» Problem to solve: Below are some entries. Repeat exactly the lines from the one with "laundry hamper: none" through the one with "potted plant: none", and only those.

» Data supplied:
============
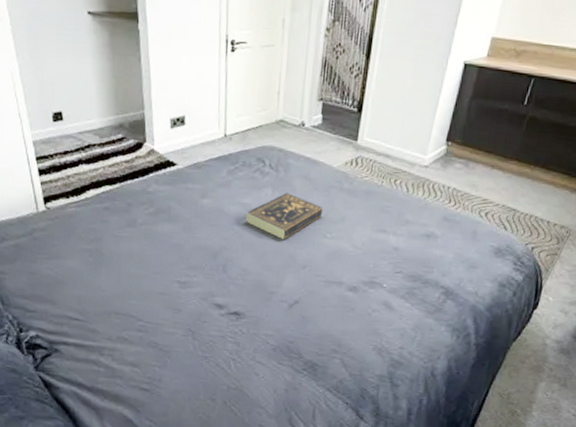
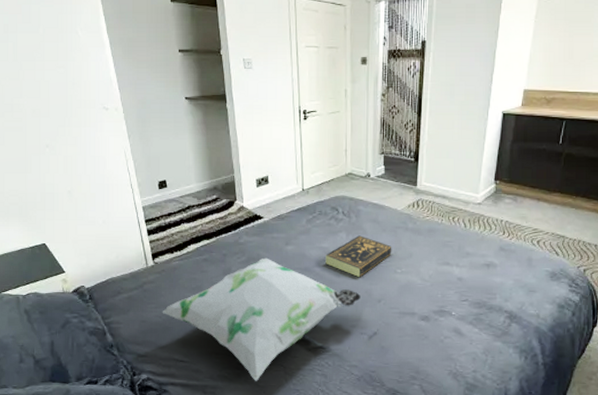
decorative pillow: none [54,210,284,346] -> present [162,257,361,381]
============
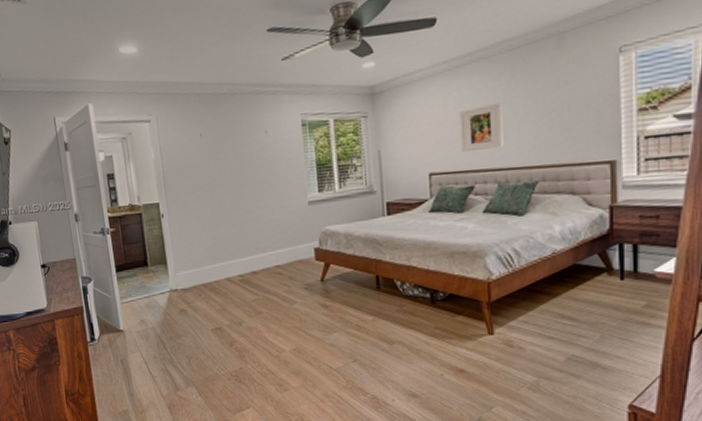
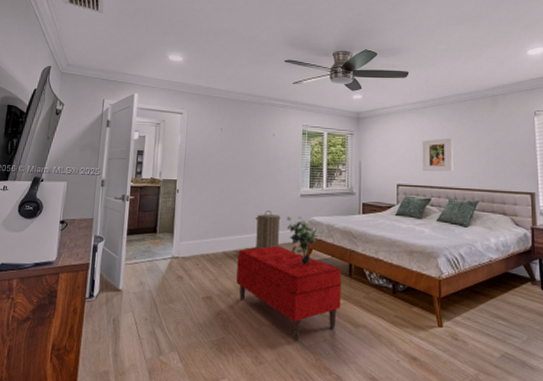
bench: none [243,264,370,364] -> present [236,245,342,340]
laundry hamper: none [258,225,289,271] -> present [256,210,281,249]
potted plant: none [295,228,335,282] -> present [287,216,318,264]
============
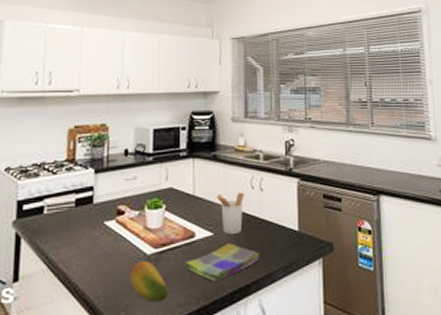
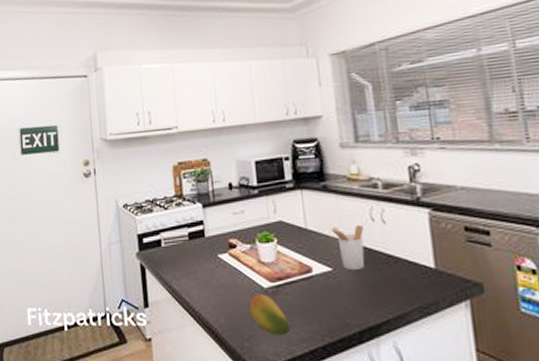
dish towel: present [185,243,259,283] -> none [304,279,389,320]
============
» Task response:
laundry hamper: none [258,225,289,271] -> present [256,210,281,249]
potted plant: none [295,228,335,282] -> present [287,216,318,264]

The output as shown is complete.